En choisissant de disparaître, Ettore Majorana semble nous avoir légué une ultime énigme. Pourquoi adressa-t-il à Carelli deux lettres successives, et pourtant
contradictoires ? Renonça-t-il vraiment à mettre fin à ses jours ? « La mer m’a refusé », écrit-il. Et cette autre phrase, plus troublante encore : « Je conserverai un heureux souvenir au moins jusqu’à onze heures ce soir et, si cela est possible, même après. »
Que signifie ce « même après » ? Faut-il y lire une allusion à une vie après la mort, ou à un exil volontaire, hors de la multitude ?
Certains accréditent l’hypothèse du suicide — ce fut, dit-on, l’avis de Fermi. D’autres soutiennent la thèse d’un effacement volontaire, peut-être jusqu’en Argentine.
L’écrivain Leonardo Sciascia, quant à lui, suggéra que Majorana, pressentant l’usage destructeur de la physique nucléaire, aurait préféré disparaître plutôt que d’en devenir le complice ou le témoin.

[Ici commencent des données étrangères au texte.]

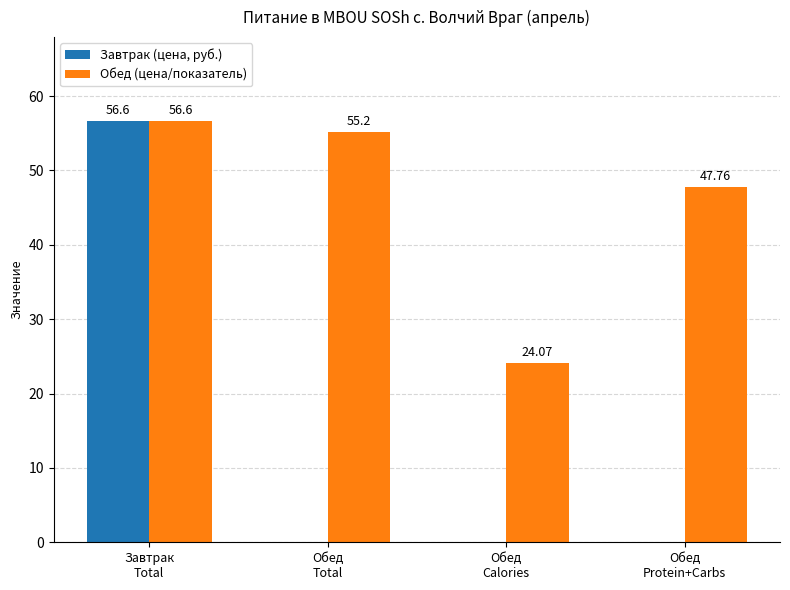

Reading left to right, list all the values displayed in this chart.

Завтрак (цена, руб.): Завтрак
Total=56.6	Обед
Total=0.0	Обед
Calories=0.0	Обед
Protein+Carbs=0.0
Обед (цена/показатель): Завтрак
Total=56.6	Обед
Total=55.2	Обед
Calories=24.1	Обед
Protein+Carbs=47.8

A Catane, en Sicile, sur la façade de l’immeuble où grandit Majorana, sont gravés ces mots : « Ici naquit, le 5 août 1906, le physicien théoricien Ettore Majorana. Génie solitaire et timide, il explora les secrets du monde avec la vivacité d’un météore qui disparût trop tôt, au cours du mois de mars 1938, laissant derrière lui le mystère de ses pensées ».